Chandragupta Maurya, fl.c.325-290 BC

Chandragupta Maurya (fr.c.325-290 BC) was the founder of the Mauryan Empire, the first great power to dominate the Indian sub-continent.

Two traditions survive about his origins. In one his father was a member of the Nanda family, then the rulers of the kingdom of Magadha, while his mother, Mura, was of lower caste. Maurya thus means 'son of Mura'. In the other he was a member of a nomadic Himalayan tribe, the Mauryas.

The young Chandragupta served Danananda, the last Nanda ruler, possibly becoming commander in chief of his armies, before attempting to seize power for the first time. This attempt failed, and Chandragupta was forced into exile. In the Punjab he met Alexander the Great, and is said to have told him that he could easily conquer Magahda, as its ruler was unpopular and incompetent.

The death of Alexander in 323 BC removed any chance that his conquests in India would remain under Macedonian control. Alexander left arrangements in place for the rule of the Indus valley, effectively acknowledging the authority of Porus and Ambhi, king of Taxila. Chandragupta seems to have raised an army in this area, possibly with the help of the ruler of the Himalayan northern part of the Punjab, and used this army to invade Magadha, overthrowing Danananda.

By around 305 BC Chandragupta's empire stretched across most of northern India, from the Indus to the Bay of Bengal, although the exact sequence of his conquests is unclear (it is even possible that he had become ruler of the western part of this empire before taking Magadha).
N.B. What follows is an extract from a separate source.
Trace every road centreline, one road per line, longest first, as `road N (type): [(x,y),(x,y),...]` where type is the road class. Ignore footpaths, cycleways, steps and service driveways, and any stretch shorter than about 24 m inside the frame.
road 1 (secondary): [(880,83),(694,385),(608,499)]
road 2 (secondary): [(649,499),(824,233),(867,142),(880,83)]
In around 305 BC India was once again invaded from the west, this time by Seleucus I Nicator, one of the more successful of Alexander's successors. After regaining control of his satrapy of Babylon in 312 Seleucus attempted to regain command of the eastern parts of the Persian Empire. This campaign eventually led him across the Indus, where he encountered the massive armies of Chandragupta. The details of the campaign are unknown, but must have ended with an Indian victory, for Seleucus gave Chandragupta the provinces of Parapanisadai (the Kabul valley), Aria (around Herat), Arachosia (around Kandahar) and part of Gedrosia. Chandragupta's empire now stretched up to the Hindu Kush.

Some of the best evidence about life in the Mauryan Empire comes from an account written by Megasthenes, an ambassador sent by Seleucus after the war, and who spent some time living at the court in Pataliputra. He recorded a war office run by thirty members of six boards, with responsibility for the navy, infantry, cavalry, war-chariots, elephants and support services. These ran an army that some sources give as containing 600,000 infantry, 30,000 cavalry and 9,000 elephants

According to Jain tradition Chandragupta was converted to Jainism late in life, retired from public life and fasted to death during a long famine. He was succeeded by his son Bindusara.